Kornelia was known as Nelly. She was the older of two daughters raised by Jewish parents in the Hungarian capital of Budapest. Her father fought in the Hungarian army during World War I. Kornelia attended public school and later worked as a bookkeeper for a soap factory. In 1928 she married Miksa Deutsch, a businessman who sold matches.
1933-39: Kornelia's husband was religious and the Deutsches' three children attended Jewish schools. Miksa and his brother were the sole distributors in Hungary of Swedish-made matches, and the business prospered. In May 1939 the Hungarian government began to limit the number of Jews who could be employed in a business, forcing the Deutsches to fire some of their Jewish employees.

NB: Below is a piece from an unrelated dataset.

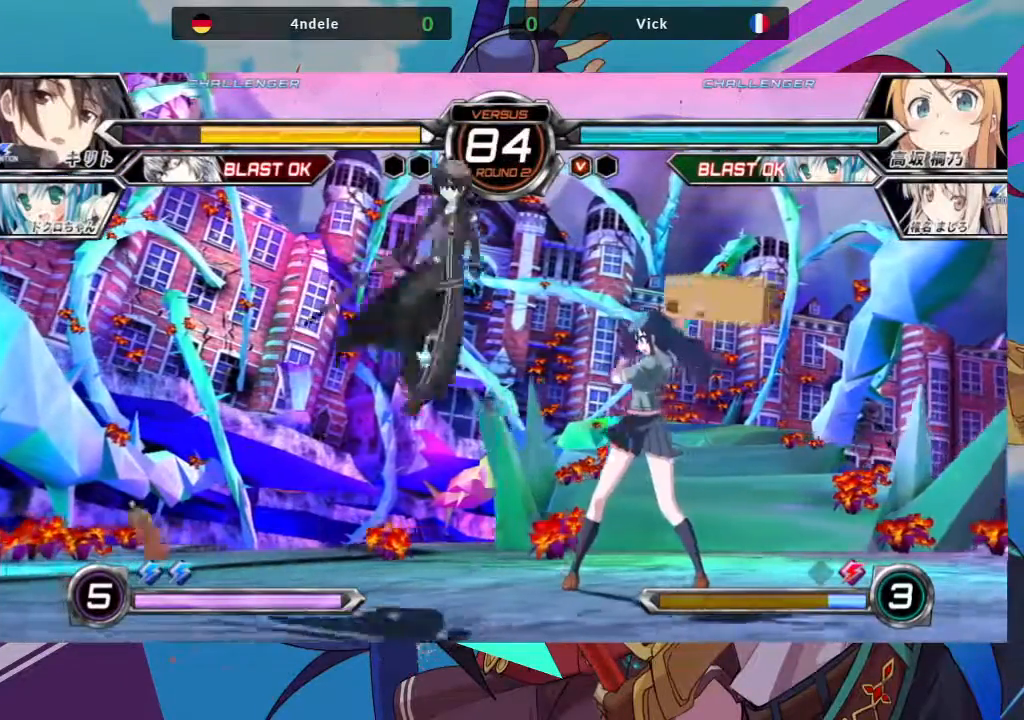
{"dt_ms": 500, "buttons": [], "left_stick": "down-right", "events": [[250, "left_stick", "down-right"]]}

1940-44: In 1940 Miksa was conscripted into the Hungarian army's labor service. Later, he was forced to surrender control of the family business to a brother of the Hungarian prime minister. After Germany occupied Budapest in March 1944, Jews were ordered to move to special houses marked with a Jewish star. In October 1944, Hungarian fascists began rounding up Jews from these houses. Kornelia was offered a job at an orphanage through the Swiss embassy. But on November 15, before she could take the job, she was rounded up.
Kornelia escaped detention, but was recaptured and deported to the Ravensbrueck concentration camp in Germany, where she perished. Her three children survived the war.